Le « compte-rendu » de Martinez, les interviews de Veyrier sont éclairants. Veyrier prend garde de ne pas prononcer une seule fois le mot retrait. Il en appelle à une reprise des « négociations ». Sur RFI, il avait d’ailleurs précisé le 25 novembre :

RFI : « Est ce que votre position, c’est le rejet pur et simple ou y a t-il place pour une négociation ? »
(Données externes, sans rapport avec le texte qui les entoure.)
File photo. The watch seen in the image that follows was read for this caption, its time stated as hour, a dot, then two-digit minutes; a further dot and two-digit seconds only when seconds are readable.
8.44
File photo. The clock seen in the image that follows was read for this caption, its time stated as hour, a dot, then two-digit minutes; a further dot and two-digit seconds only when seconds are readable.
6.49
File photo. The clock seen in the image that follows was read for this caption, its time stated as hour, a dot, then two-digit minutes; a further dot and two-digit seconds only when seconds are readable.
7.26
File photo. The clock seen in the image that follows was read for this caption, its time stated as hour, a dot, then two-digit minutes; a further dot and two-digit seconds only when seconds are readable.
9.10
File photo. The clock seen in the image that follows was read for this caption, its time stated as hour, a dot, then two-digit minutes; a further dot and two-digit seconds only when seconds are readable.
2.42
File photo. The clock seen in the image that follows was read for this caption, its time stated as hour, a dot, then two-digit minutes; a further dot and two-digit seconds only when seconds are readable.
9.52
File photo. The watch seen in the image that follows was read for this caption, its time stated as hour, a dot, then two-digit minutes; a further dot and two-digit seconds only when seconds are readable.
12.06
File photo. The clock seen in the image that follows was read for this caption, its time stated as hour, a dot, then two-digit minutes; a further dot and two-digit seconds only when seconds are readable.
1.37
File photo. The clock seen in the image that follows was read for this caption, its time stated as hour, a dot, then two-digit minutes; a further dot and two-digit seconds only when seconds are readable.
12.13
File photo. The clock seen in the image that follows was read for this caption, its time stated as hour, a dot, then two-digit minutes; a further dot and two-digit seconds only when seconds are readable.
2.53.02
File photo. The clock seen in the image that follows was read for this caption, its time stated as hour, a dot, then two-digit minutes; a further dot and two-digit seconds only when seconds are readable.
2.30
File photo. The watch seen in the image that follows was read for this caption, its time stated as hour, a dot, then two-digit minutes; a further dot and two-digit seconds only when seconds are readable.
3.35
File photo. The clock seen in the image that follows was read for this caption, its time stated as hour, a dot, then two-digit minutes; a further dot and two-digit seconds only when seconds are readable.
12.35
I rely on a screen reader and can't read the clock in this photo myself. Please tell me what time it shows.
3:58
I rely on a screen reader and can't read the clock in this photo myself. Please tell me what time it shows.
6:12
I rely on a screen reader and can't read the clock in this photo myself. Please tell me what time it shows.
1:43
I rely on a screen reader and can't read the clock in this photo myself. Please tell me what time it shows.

Réponse : « Effectivement, nous avons des revendications…. » et d’énumérer les « propositions » de FO qui justifient la participation de l’appareil FO aux « négociations ».

 Sur SUD Radio, il est encore plus précis : « J’appelle à la sagesse : revenons autour de la table de négociations sans préalable, sans imposer un système ». « Sans préalable » ne peut rien signifier d’autre que : sans faire du retrait du projet Macron un préalable !

Martinez dit la même chose. Remarquons-le, il insiste lourdement sur la disponibilité de l’appareil CGT pour le « dialogue social » : « J’ai demandé aux représentants du gouvernement de prendre des clichés de la rencontre pour montrer notre disponibilité au dialogue ». « C’est la vingt-deuxième fois… [que nous rencontrons le gouvernement ndlr]. Et de présenter avec un absolu cynisme la reprise de la concertation de la direction de la CGT avec Djebari, le secrétaire d’État aux transports, à la SNCF… comme une victoire de la CGT. Interrogé par le journaliste : « Pour vous la seule sortie de crise possible, c’est l’abandon de la réforme ? », Martinez se garde bien de confirmer : « C’est de remettre les compteurs à zéro ». Question : « Il ya une porte de sortie avant le 5 décembre ? » Réponse : « S’ils y mettent de la bonne volonté, oui ! »

Tout le monde peut s’en rendre compte. Les dirigeants syndicaux bandent toutes leurs forces pour éviter autant que faire se peut un affrontement de classe à travers lequel le gouvernement serait défait. Telle est la fonction de la concertation. Tout dépendra donc de la capacité du prolétariat, surgissant sur son propre terrain de classe, de briser le carcan des appareils syndicaux associant concertation et bousille des possibilités de mobilisation. C’est à cet objectif que les militants regroupés autour du bulletin Combattre pour le Socialisme entendent œuvrer. Nous invitons nos lecteurs à s’y associer.